The very same tree from which Isaac Newton came up with the law of gravity is still alive and thriving in Woolsthorpe Manor, England, in Newton’s family home and where he spent his childhood.
According to the website of the National Trust of England, which preserves and promotes access to historical buildings around the country, Woolsthorpe Manor is where the famous apple tree resides. The conservation charity is responsible for the maintenance and care of the manor as well. The website states:
In the orchard at Woolsthorpe Manor we are custodians of a very special apple tree. Yes, the very tree from which an apple fell and caused Newton to ask the question: ‘Why do apples always fall straight down to the ground?’

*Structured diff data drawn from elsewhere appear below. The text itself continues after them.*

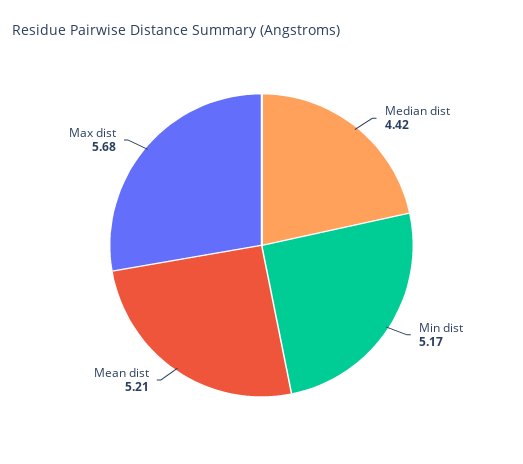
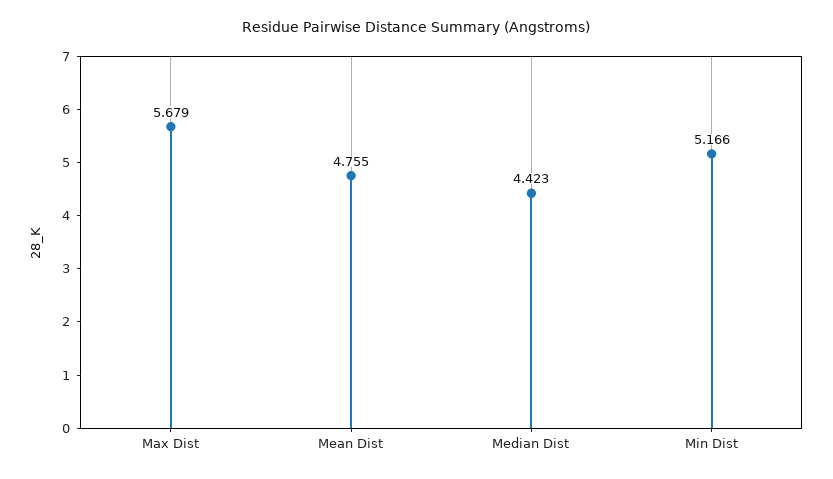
  {
    "Median dist": 4.423,
    "Min dist": 5.166,
-   "Mean dist": 5.21,
+   "Mean dist": 4.755,
    "Max dist": 5.679
  }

The tree first put down roots around 400 years ago. For at least 240 years it has been shown to visitors as Isaac Newton’s apple tree.
Here he began to think about why everything always fell down – not sideways, or upwards – and came to the conclusion that there must be a power (now we call it a force) that draws them. ‘How far would that power extend?’, he thought. ‘Why not as far as the moon?’.
This video shows a timelapse of the apple tree:
 
Contrary to popular opinion, Newton’s theory of gravity did not emerge from when an apple fell on his head. He described the moment himself to William Stukeley, an archaeologist and one of Newton’s first biographers. Stukeley relayed the story in 1752 in the “Memoirs of Sir Isaac Newton’s Life”:
After dinner, the weather being warm, we went into the garden and drank thea, under the shade of some apple trees…he told me, he was just in the same situation, as when formerly, the notion of gravitation came into his mind. It was occasion’d by the fall of an apple, as he sat in contemplative mood. “Why should that apple always descend perpendicularly to the ground,” thought he to himself: occasion’d by the fall of an apple, as he sat in a comtemplative mood: “why should it not go sideways, or upwards? but constantly to the earths centre? assuredly, the reason is, that the earth draws it. there must be a drawing power in matter. & the sum of the drawing power in the matter of the earth must be in the earths center, not in any side of the earth. therefore dos this apple fall perpendicularly, or toward the center. if matter thus draws matter; it must be in proportion of its quantity. therefore the apple draws the earth, as well as the earth draws the apple.”
The tree is of the “Flower of Kent” variety, which produces green apples with a red flush. Cambridge University has an apple tree that is an offshoot of Newton’s original tree. It was grafted from the actual tree and planted at Trinity College in 1954 to honor Newton’s connection to the university.